Salvatore Babones makes some important points in his heartfelt polemic against pay-to-publish open-access journals ("High-maintenance model", Opinions, 26 July), acknowledging that only the elite minority of well-funded researchers stand to benefit from the ludicrously high charges routinely imposed by most online journals for open-access electronic publication.
However, Babones' implication that only the humanities and social sciences will lose out badly to well-funded Big Science ignores the fact that this fate is equally likely to befall Small Science. The majority of scientists are not receiving, and will not receive, sufficient funding to squander on lavish publication costs. As currently practised, open access preferentially penalises the most productive researchers and, even more crucially, punishes the silent majority - not only the many employed professionals lacking major grants, but also retired and non-professional researchers.
How ironic that the argument most commonly deployed by the government to advocate open access is egalitarianism - the supposed desire of taxpayers to gain free and immediate access to the technical outputs of academics. The price for imposing this over-hyped egalitarianism outside academia will be even more extreme elitism within it.
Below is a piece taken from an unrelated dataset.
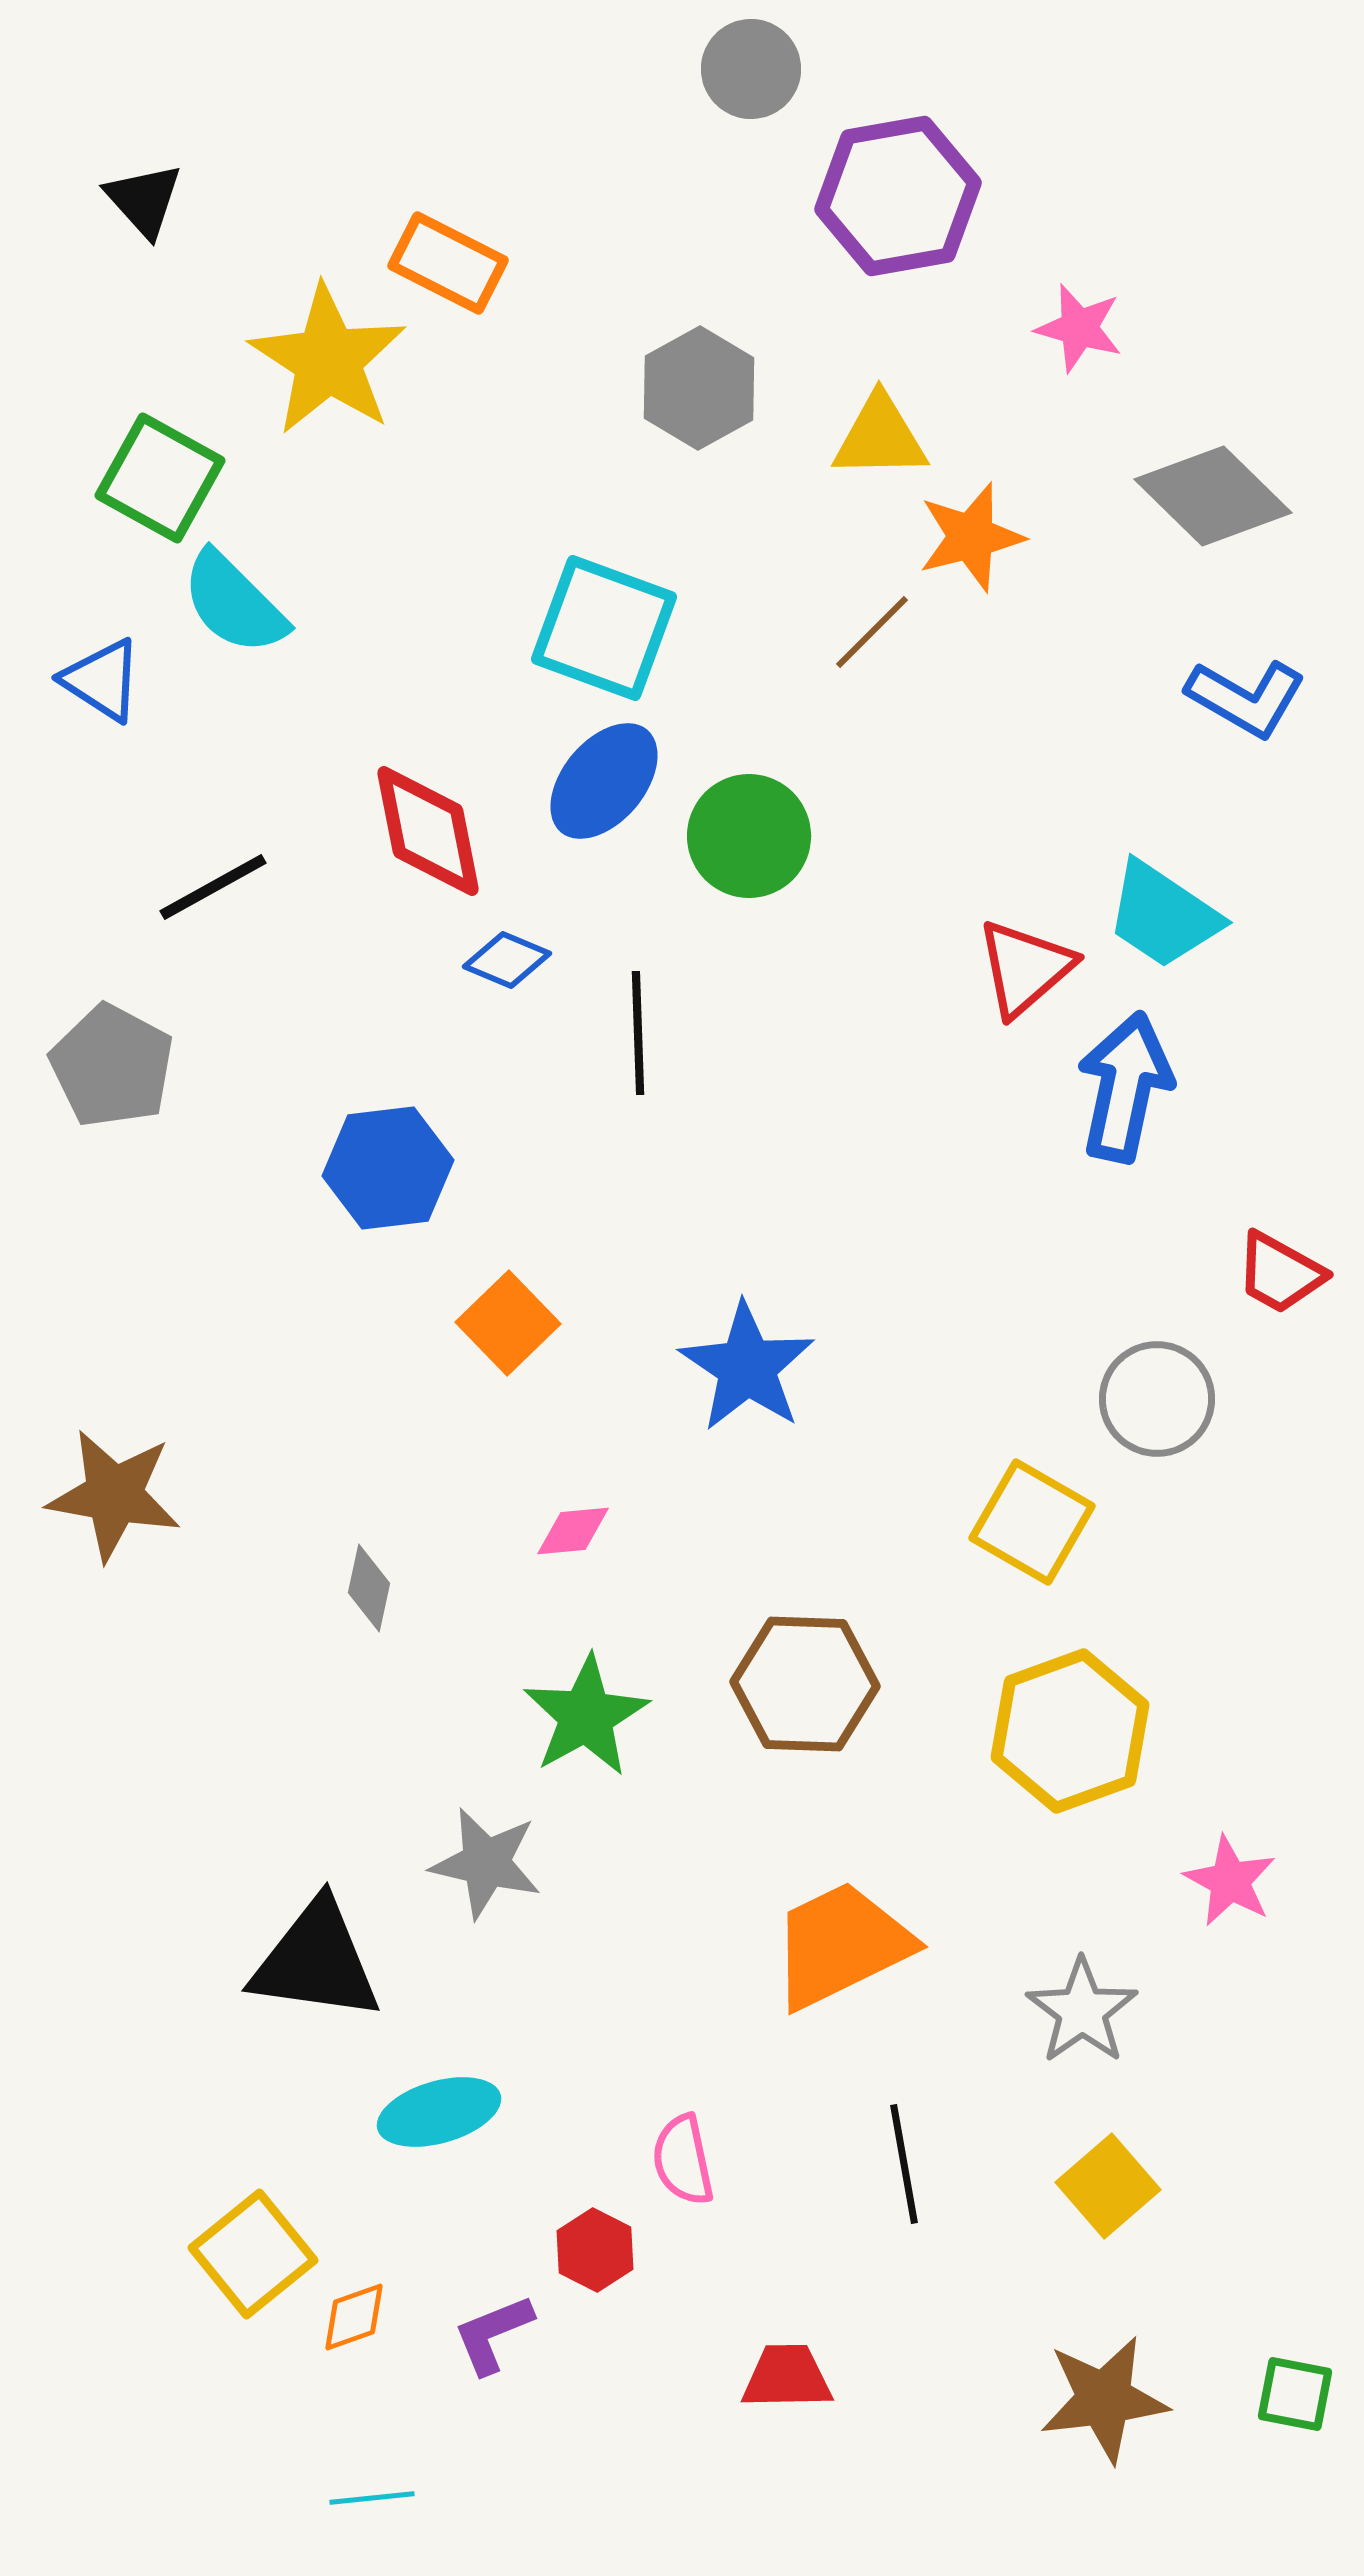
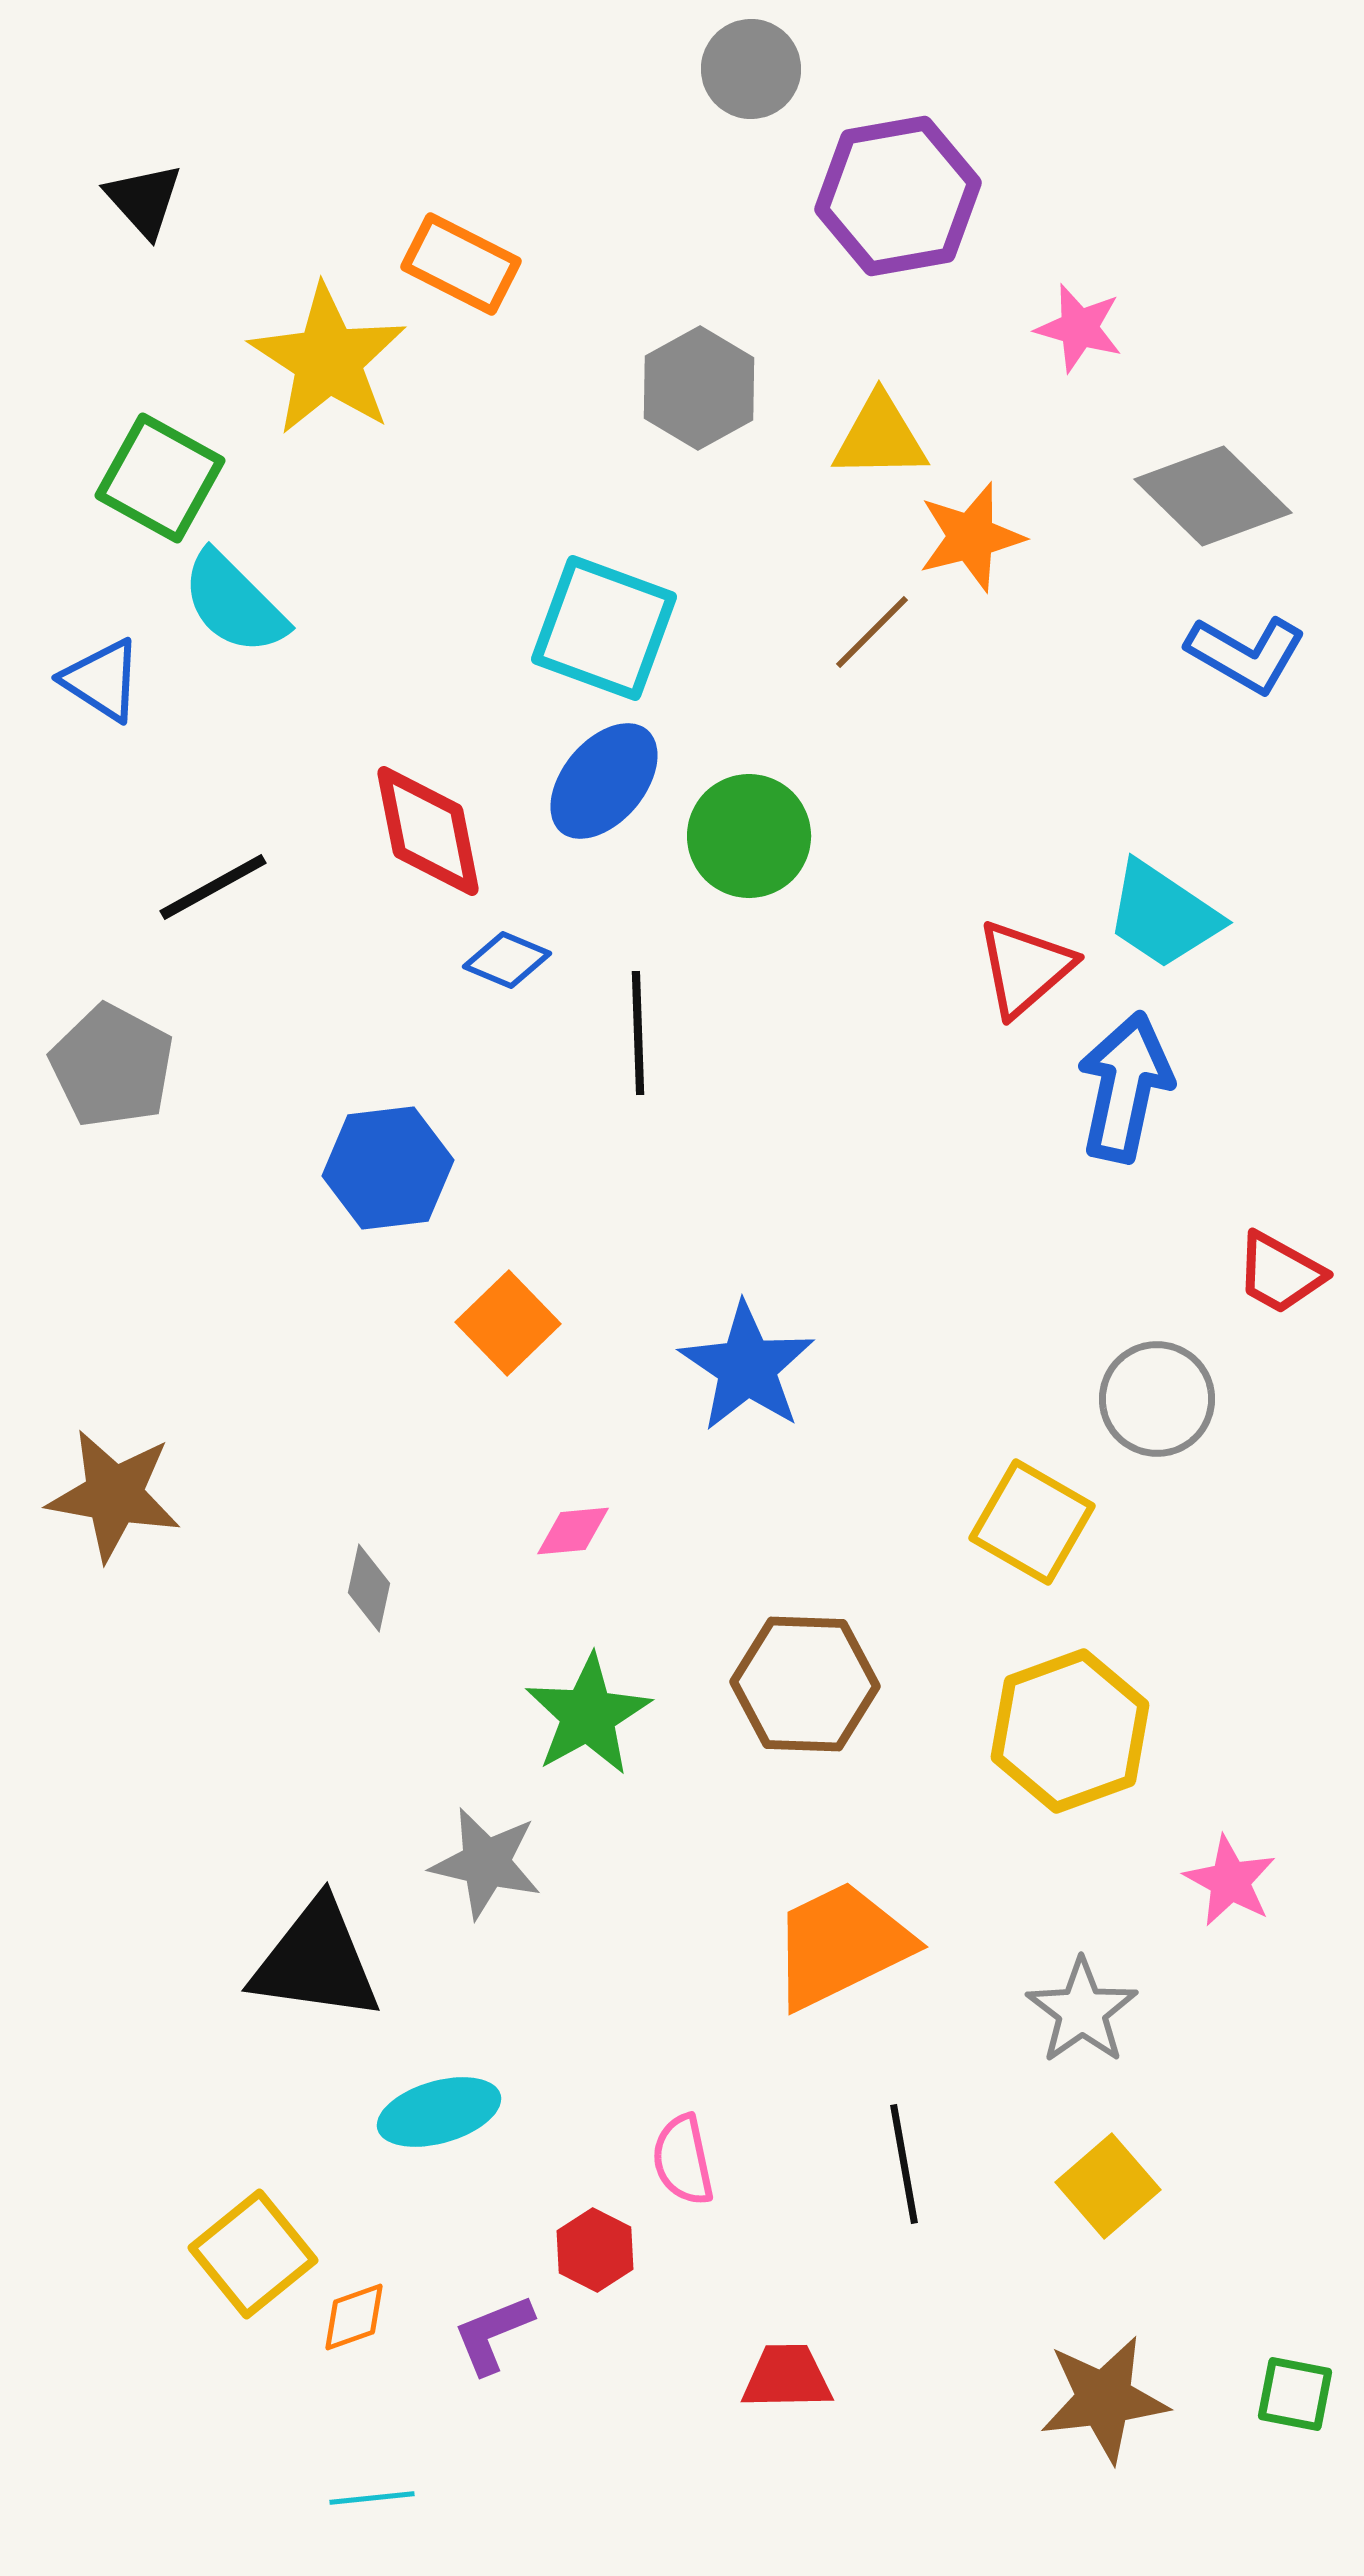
orange rectangle at (448, 263): moved 13 px right, 1 px down
blue L-shape at (1246, 698): moved 44 px up
green star at (586, 1716): moved 2 px right, 1 px up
Small wonder that increasing attention is being paid to the alternative "membership" model of open access pioneered by PeerJ, which requires only a single, affordable, lifelong fee per author ("The $99 question: could this be the future of open-access publishing?", News, 14 June). This novel concept offers a far better approximation of genuinely egalitarian publishing, benefiting not only most potential readers but also most potential authors.